#### [Required actions]
A - According to the article on Germany's growth forecast, to what figure will the economic institutes cut their 2021 growth forecast for Germany?
B - Using the article on Germany's growth forecast, explain why the German economy is particularly exposed to the supply chain problems described.
C - Continue the article on Germany's growth forecast from its final sentence.

#### [Text for analysis]
• • •

BERLIN (Reuters) – Germany’s top economic institutes will on Thursday slash their 2021 growth forecast for Europe’s largest economy to 2.4% from 3.7% as global supply bottlenecks hobble its recovery, two people familiar with the decision told Reuters.
The five institutes – the RWI in Essen, the DIW in Berlin, the Ifo in Munich, the IfW in Kiel and Halle’s IWH – are due to release their joint forecast amid a series of indicators suggesting that German growth prospects are flagging.
Its export-oriented economy is more exposed than many to the supply chain snags that have emerged across the world’s trade routes as companies try to recover from the sharp recession triggered by the coronavirus pandemic last year.
Global manufacturing has been slammed by shortages of components like semiconductors, clogged ports and a lack of cargo containers. A labour market crunch has added to the disarray after pandemic-induced shutdowns last year.
If the institutes’ new forecast proves correct, it will put a dent in overall euro zone prospects. Up to now, the European Commission has been upbeat on 2021 growth and had been hinting it would raise its 4.8% forecast for this year rather than cut it. Its new estimate is due for publication early next month.
On the plus side, the institutes will also raise their forecast for growth next year to 4.8% from 3.9% – suggesting activity is being delayed rather than lost altogether – and will project 1.9% economic growth for 2023, the two people said.
The weaker prospects for German growth have been well flagged in a variety of indicators. The closely followed ZEW survey showed this week that economic morale slipped for the fifth month in a row as a result of persistent bottlenecks.

• • •

#### [Data extract]
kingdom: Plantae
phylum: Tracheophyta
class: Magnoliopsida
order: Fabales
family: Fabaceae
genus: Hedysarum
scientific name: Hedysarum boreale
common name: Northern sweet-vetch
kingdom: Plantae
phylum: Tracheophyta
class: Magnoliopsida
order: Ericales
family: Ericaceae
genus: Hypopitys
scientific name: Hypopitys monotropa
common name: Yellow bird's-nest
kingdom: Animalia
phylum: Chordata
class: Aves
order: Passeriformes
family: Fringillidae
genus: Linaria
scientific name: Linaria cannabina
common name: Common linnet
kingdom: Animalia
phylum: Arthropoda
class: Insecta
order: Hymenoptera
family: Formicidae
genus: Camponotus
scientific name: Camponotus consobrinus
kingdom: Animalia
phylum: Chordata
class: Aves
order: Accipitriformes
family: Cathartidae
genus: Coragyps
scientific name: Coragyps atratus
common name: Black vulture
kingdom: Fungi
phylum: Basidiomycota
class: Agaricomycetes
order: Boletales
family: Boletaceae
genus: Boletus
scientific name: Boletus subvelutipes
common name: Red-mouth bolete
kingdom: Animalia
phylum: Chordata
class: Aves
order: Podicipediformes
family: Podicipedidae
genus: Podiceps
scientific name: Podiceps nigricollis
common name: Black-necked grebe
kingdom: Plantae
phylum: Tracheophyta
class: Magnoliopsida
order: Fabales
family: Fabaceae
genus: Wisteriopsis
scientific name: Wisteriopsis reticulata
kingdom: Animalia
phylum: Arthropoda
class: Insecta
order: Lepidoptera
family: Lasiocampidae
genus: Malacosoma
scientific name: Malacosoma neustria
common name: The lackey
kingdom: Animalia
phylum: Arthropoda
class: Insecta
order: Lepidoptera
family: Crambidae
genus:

• • •

#### [Responses in order]
A - They will cut it to 2.4%, down from 3.7%.

B - Germany has an export-oriented economy. That makes it more exposed than many others to the supply chain snags that have emerged across the world's trade routes as companies try to recover from the recession caused by the coronavirus pandemic.

C -
“The economic outlook for the German economy has dimmed noticeably,” said ZEW President Achim Wambach, citing shortages of raw materials and intermediate products.
The European Central Bank, which is looking to wind down its emergency stimulus by March of next year, has characterised the bottlenecks as temporary. But there is a growing recognition they are proving stickier than first thought.
Latest German industrial output data for August showed production suffered its steepest drop since April last year as supply chain disruptions hit the country’s auto sector hard.
Statistics office data showed last week that the volume of German exports fell in August for the first time in 15 months, slipping unexpectedly as the supply chain issues plaguing the global economy continued to bite.
The International Monetary Fund has already cut its 2021 growth forecast for Germany by half a percentage point from its July prediction to 3.1%. It cited bottlenecks and inflation pressures as crimping the global recovery too.
German GDP slumped by 4.6% in 2020 due to the coronavirus pandemic. The German government, which so far has been forecasting growth of 3.5% for this year and 3.6% for next, is expected to update its estimates this month as well.
Official data on third-quarter economic growth is due on Oct. 29.